DUBLIN, Jan 25 (Reuters) - One of the main trade union's representing Ireland's police service on Friday pulled out of talks aimed at extending a key public sector pay agreement after failing to reach a deal to cut its pay bill.
Ireland's government started a new round of talks with unions this month to shrink a bloated pay bill by overhauling the so-called Croke Park agreement that has helped Dublin avoid the mass strikes seen in other struggling euro zone countries.
However the union representing middle-ranking police officers, who have warned they will protest if their pay is cut, said there was no way they could stomach the proposals to generate one billion euros ($1.3 billion) in savings across the sector.
"With the list of changes that was presented to us, there was no scope for agreement or a chink in the door to let light in," John Redmond, general secretary of the Association of Garda Sergeants and Inspectors (AGSI), told Ireland's Newstalk radio.
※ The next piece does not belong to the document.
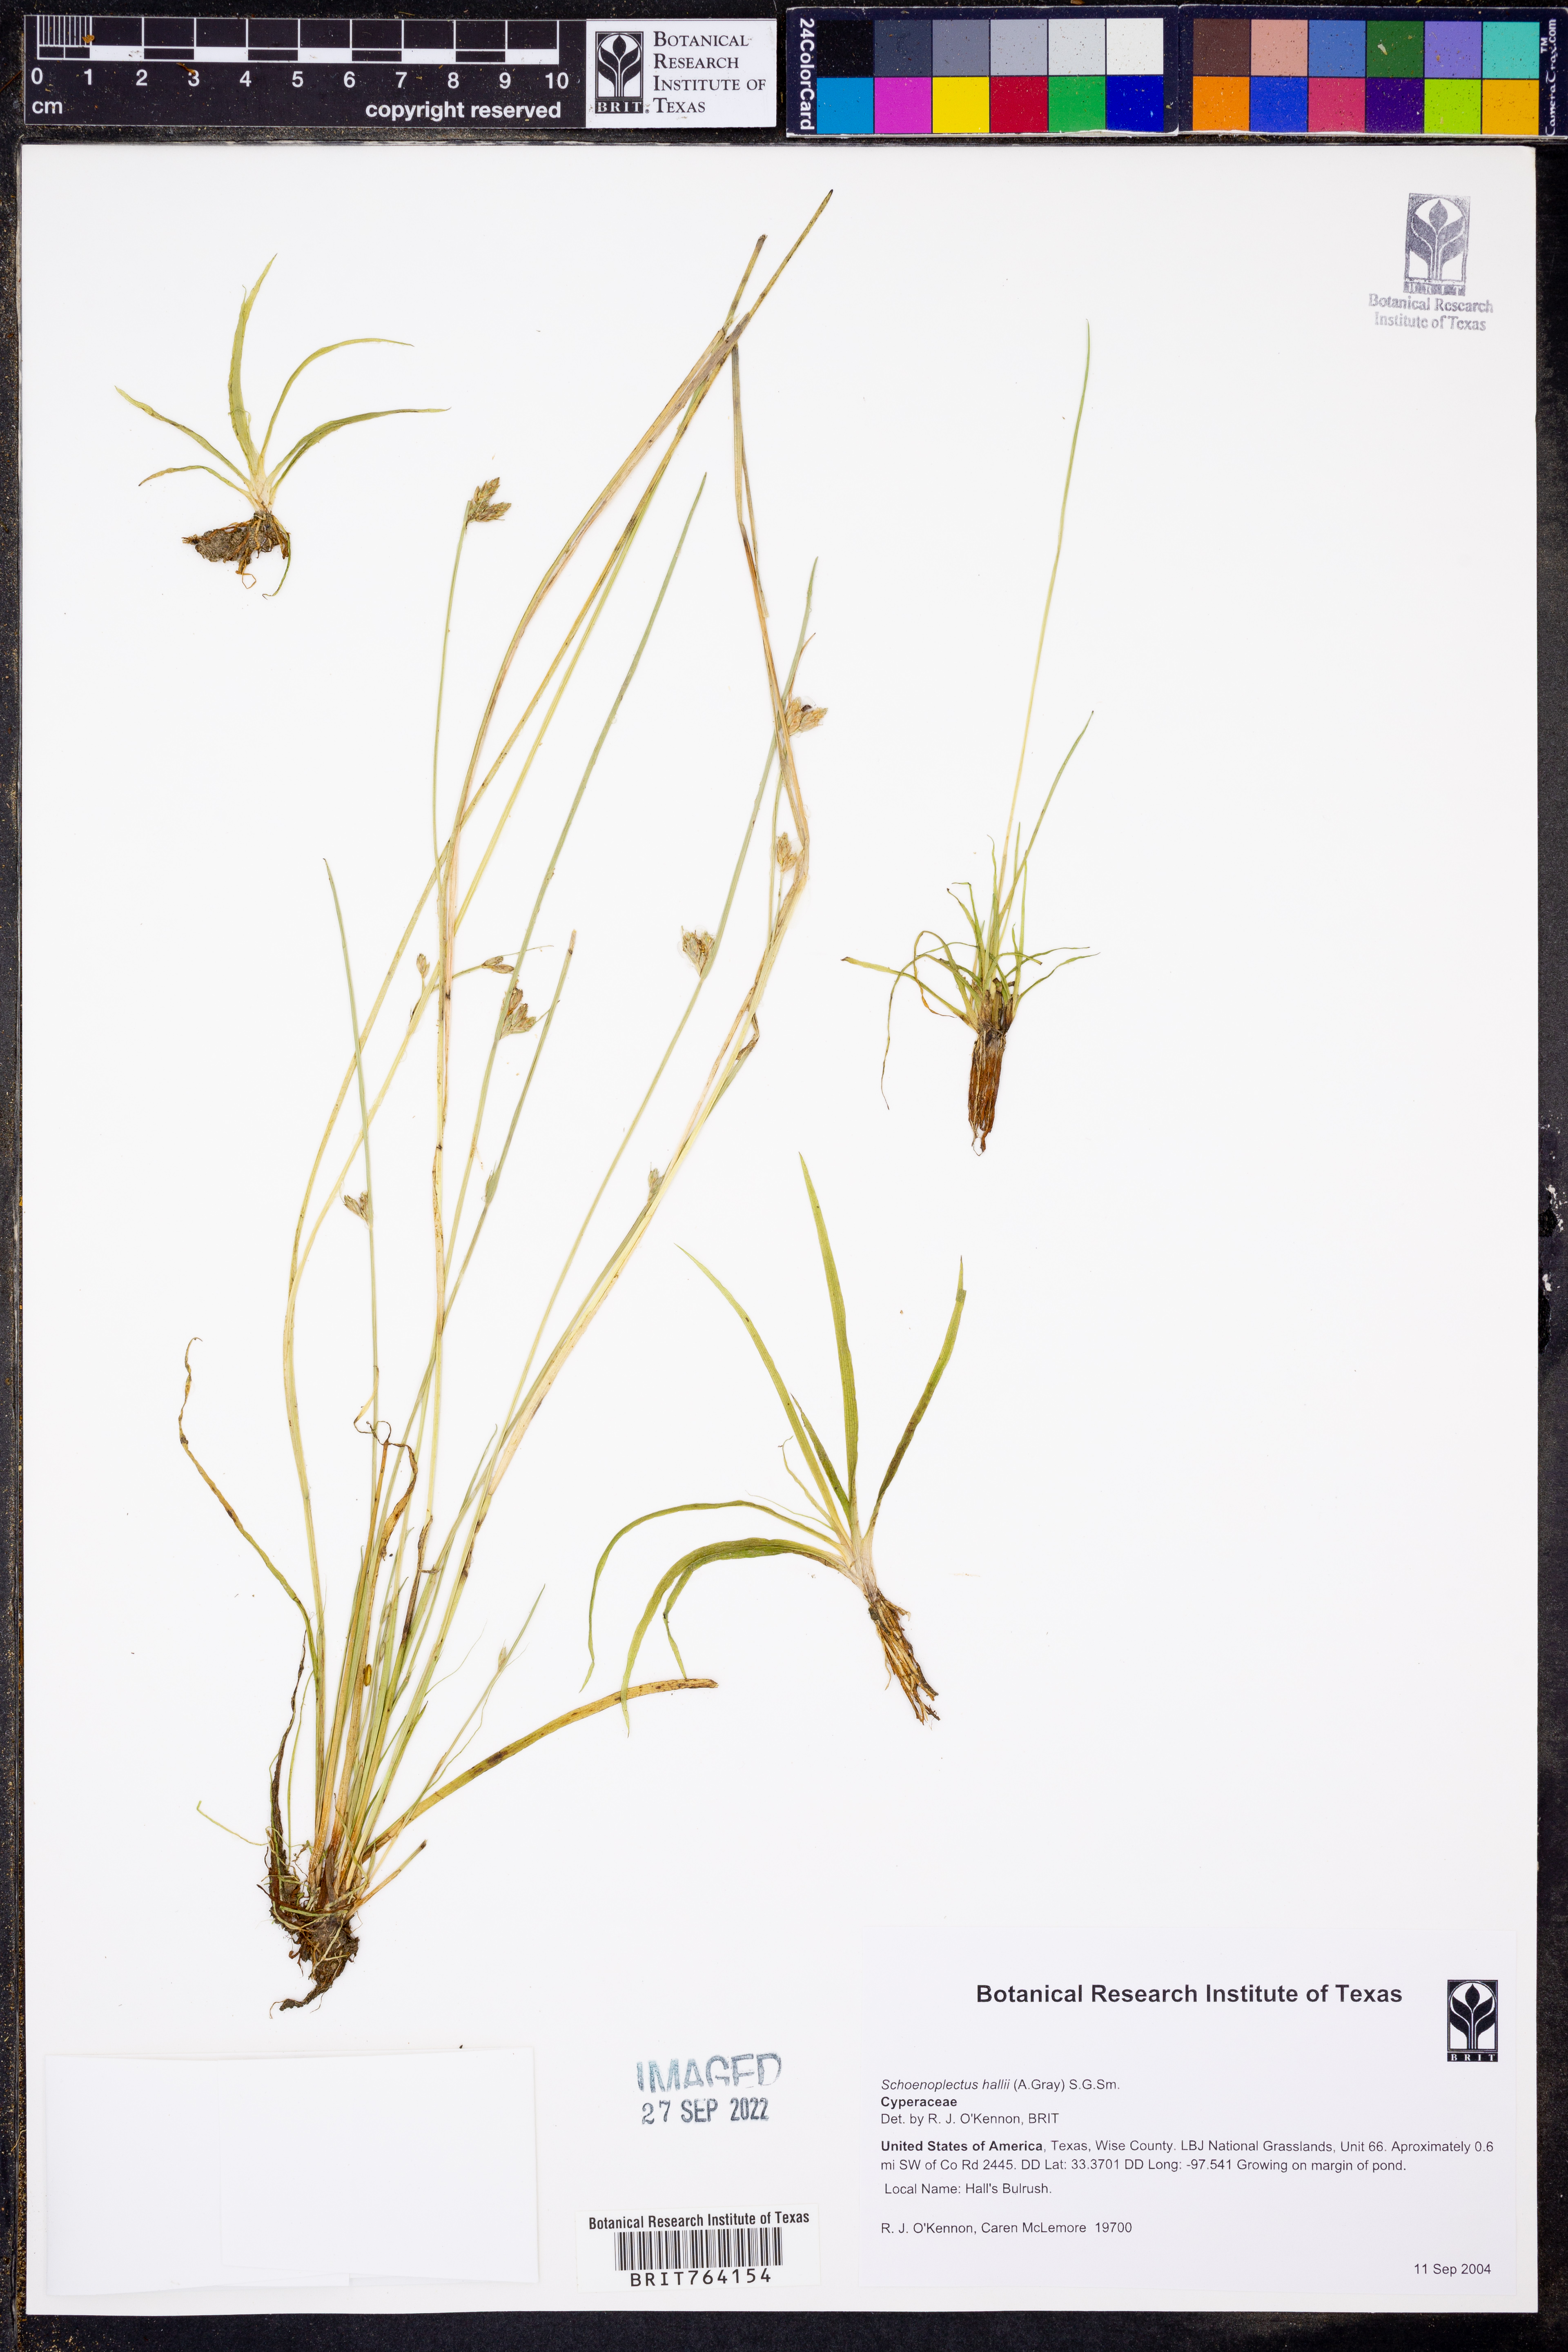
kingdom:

"It was choice of 'do you want to be shot with a handgun or a shotgun?' as far as we could see with the proposals put on the table."
The 2010 Croke Park agreement, which promised no cuts in basic pay in exchange for reform of working practices, is due to run until the end of this year but the government is now looking to hammer out a new deal within weeks.
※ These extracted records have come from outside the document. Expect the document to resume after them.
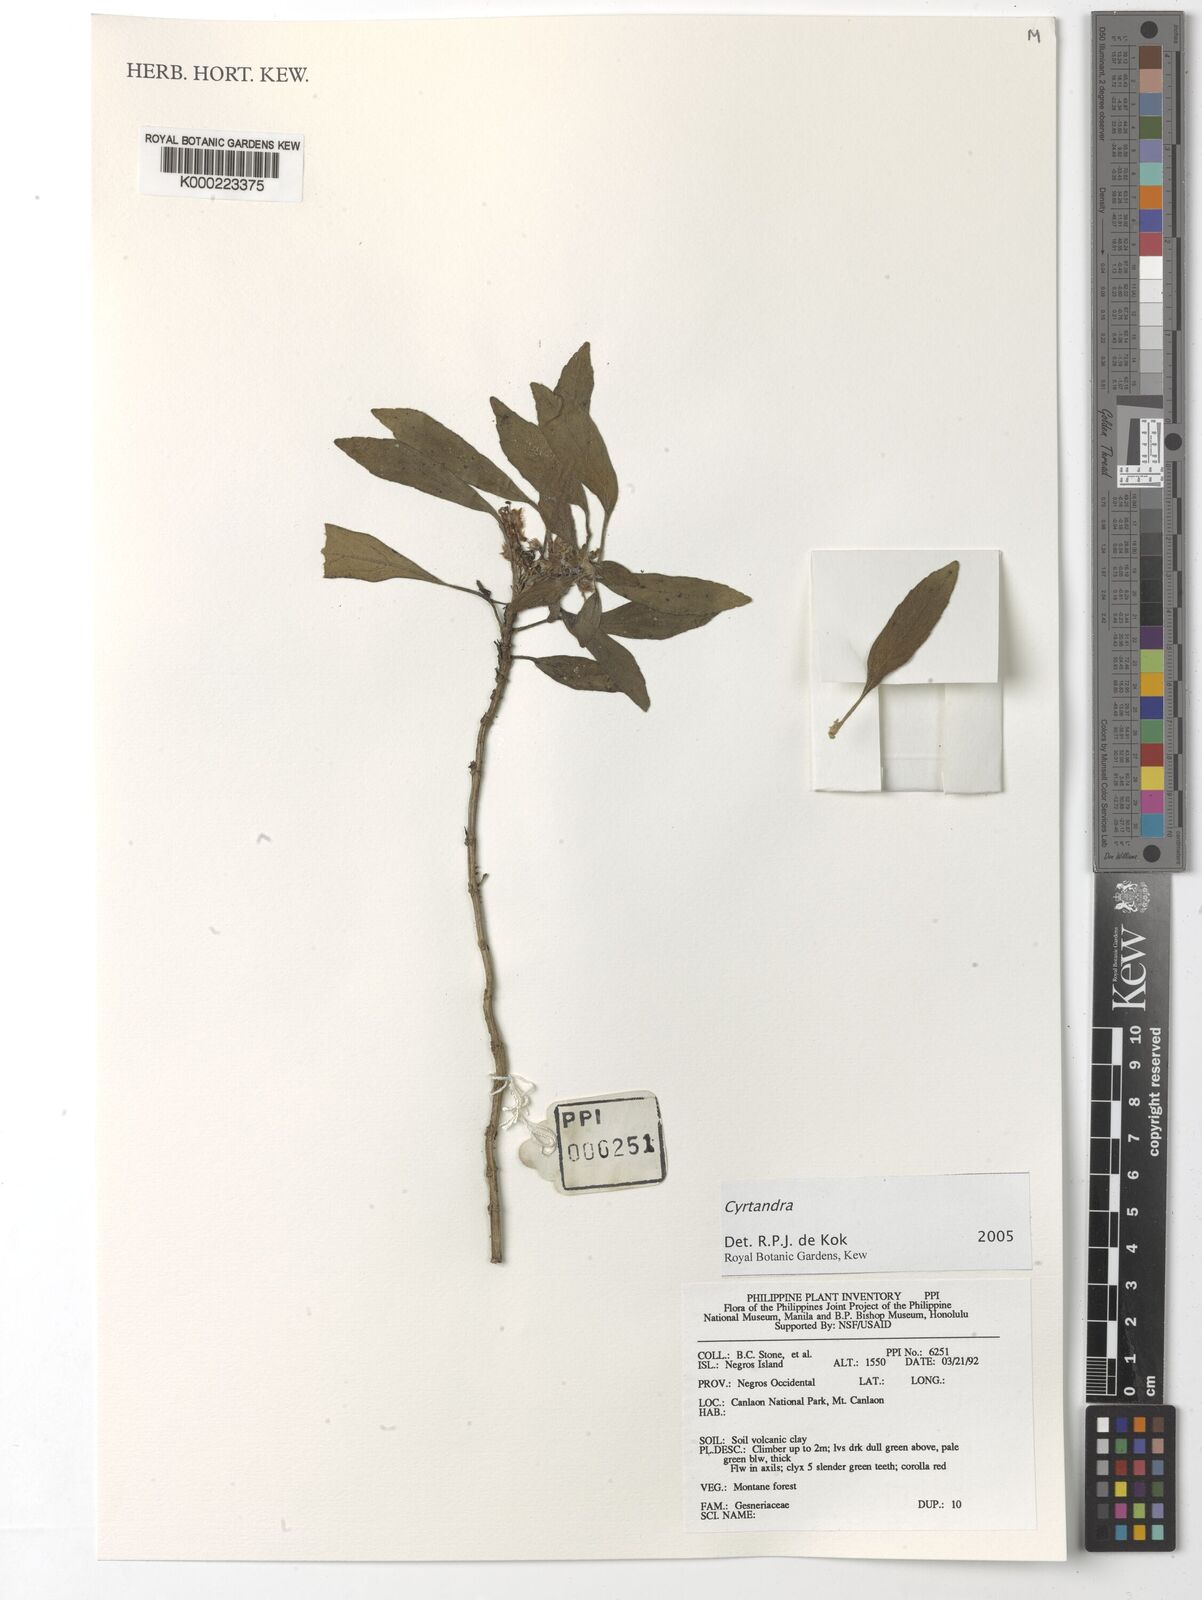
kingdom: Plantae
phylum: Tracheophyta
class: Magnoliopsida
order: Lamiales
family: Gesneriaceae
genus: Cyrtandra
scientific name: Cyrtandra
Ireland's policing service is expected to contribute about 60 million euros of the 1 billion euros in savings which the government requires, the AGSI said. Its numbers are set to reduce this year as part of the cuts already agreed.
Redmond said his members were adamant that there could be no changes or adjustments to their existing conditions, including allowances for working unsociable hours and weekends.
Ireland's department of public expenditure, which is representing the government in the talks, said the departure of any union was disappointing, but it would mean they would give up the opportunity to shape the outcome on the talks.
"All sides accepted when the invitation to discussions was issued and accepted, that a major challenge faces both sides to shape an acceptable outcome for public servants in each sector," a spokeswoman for the department said in a statement.
"The talks process will continue to see if that can be achieved."
While Ireland is the closest of the three countries bailed out in the euro zone's debt crisis to returning to normal private sector funding of its debts, the government is under pressure to cut public spending as it tries to reduce one of the biggest budget deficits in Europe.
Public servants saw their wages cut by an average of 15 percent before the deal was struck, six months before Ireland entered an EU/IMF bailout, and a hiring freeze has also seen the numbers employed in the sector fall by around 10 percent since 2008.